Copy out each of the lines below that contains the word "data", matching case.
*** Opening of Records for the task ***
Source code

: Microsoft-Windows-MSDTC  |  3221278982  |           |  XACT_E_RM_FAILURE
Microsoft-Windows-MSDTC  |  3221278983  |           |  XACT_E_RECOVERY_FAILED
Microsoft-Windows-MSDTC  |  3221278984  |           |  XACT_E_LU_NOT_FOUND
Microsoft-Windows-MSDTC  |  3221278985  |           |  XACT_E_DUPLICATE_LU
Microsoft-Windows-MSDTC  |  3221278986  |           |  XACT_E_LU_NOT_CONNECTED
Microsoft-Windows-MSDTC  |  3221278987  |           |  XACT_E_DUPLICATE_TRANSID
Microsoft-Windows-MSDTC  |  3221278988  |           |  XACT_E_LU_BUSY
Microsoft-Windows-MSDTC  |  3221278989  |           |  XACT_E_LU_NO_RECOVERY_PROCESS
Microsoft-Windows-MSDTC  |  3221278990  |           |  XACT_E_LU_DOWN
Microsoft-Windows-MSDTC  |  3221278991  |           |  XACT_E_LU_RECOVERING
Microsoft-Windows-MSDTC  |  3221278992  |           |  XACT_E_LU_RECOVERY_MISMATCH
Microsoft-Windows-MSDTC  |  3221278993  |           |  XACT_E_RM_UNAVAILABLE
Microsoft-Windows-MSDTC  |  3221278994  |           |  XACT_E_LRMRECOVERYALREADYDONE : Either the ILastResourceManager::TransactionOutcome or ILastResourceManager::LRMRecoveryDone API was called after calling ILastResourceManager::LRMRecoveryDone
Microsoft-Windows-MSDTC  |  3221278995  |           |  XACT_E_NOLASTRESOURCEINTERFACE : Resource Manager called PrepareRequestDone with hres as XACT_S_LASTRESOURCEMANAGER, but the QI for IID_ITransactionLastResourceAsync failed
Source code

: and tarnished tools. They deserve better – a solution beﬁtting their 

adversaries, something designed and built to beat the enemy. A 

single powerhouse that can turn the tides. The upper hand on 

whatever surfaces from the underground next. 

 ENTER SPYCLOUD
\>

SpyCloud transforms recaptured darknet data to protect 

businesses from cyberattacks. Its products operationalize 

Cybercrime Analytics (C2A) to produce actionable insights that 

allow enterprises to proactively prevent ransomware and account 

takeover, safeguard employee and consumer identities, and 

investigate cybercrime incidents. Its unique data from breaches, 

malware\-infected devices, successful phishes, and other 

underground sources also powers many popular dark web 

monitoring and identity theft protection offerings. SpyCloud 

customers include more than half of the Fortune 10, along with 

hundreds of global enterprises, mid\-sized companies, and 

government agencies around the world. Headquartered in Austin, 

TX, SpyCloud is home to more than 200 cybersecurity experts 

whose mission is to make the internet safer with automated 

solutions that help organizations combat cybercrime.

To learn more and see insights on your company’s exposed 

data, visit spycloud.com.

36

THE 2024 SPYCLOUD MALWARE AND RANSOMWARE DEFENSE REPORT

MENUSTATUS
*** Close of Records for the task ***
- _Answer box_:
SpyCloud transforms recaptured darknet data to protect 
investigate cybercrime incidents. Its unique data from breaches, 
data, visit spycloud.com.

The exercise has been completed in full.